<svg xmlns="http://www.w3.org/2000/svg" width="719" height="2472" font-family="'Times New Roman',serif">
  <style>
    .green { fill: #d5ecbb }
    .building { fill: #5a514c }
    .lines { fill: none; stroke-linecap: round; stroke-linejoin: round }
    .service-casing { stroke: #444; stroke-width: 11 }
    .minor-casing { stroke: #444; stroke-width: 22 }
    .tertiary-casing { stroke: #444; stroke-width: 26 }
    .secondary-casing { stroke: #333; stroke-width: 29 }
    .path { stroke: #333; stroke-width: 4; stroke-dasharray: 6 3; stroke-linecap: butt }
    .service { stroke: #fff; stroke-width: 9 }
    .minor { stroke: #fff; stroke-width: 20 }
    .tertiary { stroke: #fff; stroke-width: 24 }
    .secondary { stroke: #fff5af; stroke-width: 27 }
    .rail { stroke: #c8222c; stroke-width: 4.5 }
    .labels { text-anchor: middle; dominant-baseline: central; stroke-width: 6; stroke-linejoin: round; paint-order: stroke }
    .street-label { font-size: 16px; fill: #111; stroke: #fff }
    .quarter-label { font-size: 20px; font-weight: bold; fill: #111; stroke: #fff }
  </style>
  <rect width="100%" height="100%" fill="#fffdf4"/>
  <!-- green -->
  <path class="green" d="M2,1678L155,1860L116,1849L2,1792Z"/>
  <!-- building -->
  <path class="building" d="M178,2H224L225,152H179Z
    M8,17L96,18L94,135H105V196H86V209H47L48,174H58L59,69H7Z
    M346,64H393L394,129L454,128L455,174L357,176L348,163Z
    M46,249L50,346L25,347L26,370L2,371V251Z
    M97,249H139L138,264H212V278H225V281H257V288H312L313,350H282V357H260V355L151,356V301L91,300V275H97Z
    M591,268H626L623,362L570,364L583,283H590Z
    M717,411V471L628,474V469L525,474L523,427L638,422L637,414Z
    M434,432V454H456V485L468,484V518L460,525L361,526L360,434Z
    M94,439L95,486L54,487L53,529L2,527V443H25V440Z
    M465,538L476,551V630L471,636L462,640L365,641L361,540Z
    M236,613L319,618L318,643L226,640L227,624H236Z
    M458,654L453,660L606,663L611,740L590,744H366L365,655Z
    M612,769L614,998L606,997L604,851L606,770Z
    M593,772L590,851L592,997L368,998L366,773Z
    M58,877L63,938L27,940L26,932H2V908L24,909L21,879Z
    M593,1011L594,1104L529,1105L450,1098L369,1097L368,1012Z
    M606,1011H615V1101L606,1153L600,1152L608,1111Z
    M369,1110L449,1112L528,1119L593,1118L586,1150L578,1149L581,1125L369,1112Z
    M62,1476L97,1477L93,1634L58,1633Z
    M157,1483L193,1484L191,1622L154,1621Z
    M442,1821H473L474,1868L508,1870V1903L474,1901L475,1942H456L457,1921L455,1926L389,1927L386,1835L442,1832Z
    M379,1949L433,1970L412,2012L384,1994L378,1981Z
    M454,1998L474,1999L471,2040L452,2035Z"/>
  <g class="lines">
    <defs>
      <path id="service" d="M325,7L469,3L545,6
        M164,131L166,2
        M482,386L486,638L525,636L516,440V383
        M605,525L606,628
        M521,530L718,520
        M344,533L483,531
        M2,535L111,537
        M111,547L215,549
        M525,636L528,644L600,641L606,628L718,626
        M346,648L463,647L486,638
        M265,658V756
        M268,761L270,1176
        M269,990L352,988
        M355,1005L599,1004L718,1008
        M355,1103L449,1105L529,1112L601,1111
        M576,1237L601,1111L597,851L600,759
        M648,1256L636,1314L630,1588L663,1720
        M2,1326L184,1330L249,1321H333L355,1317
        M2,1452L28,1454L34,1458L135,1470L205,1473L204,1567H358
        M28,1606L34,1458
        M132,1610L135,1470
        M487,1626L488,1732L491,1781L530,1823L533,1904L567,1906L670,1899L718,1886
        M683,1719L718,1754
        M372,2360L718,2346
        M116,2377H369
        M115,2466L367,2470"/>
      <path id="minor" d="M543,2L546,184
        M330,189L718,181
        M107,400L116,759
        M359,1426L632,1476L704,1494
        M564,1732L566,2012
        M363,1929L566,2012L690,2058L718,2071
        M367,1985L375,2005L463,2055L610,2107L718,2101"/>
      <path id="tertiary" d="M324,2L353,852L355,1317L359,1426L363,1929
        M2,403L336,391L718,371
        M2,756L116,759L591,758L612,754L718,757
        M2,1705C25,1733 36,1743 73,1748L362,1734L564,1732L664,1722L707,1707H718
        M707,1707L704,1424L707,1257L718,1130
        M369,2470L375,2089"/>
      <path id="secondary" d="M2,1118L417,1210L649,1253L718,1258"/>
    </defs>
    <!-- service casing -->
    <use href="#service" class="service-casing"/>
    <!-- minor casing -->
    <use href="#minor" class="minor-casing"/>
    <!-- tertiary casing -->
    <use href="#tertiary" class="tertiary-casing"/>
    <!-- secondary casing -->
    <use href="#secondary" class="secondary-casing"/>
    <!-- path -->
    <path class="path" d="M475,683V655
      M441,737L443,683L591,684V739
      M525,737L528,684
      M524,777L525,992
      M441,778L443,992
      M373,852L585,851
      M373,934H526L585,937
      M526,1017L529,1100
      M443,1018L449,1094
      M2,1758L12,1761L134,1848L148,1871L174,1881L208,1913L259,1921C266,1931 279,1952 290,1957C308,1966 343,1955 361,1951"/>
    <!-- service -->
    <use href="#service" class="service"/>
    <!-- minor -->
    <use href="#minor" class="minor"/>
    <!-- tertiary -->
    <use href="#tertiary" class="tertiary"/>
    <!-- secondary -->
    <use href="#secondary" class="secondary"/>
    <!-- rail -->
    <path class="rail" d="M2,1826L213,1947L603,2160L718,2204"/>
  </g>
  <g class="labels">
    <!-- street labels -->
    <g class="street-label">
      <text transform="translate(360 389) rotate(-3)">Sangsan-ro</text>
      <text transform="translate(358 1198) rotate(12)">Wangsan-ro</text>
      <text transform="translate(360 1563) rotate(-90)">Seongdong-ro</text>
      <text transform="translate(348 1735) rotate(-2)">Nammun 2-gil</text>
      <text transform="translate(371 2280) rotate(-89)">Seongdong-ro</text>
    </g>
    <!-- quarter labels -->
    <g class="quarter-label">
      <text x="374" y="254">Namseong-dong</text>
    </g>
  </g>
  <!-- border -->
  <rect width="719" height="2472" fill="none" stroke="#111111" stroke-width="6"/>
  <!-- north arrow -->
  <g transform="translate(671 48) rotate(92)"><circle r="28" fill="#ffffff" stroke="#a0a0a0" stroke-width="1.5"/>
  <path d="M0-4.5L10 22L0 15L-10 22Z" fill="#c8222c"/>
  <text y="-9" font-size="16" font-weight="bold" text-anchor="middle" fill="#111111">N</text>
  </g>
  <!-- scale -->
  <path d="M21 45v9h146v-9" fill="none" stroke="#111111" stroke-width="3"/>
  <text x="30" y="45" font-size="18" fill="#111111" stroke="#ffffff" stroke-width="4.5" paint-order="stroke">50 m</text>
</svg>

# # # # # # #

Copy out, from the data above, every line holding the word "lines".

-- Expected answer --
    .lines { fill: none; stroke-linecap: round; stroke-linejoin: round }
  <g class="lines">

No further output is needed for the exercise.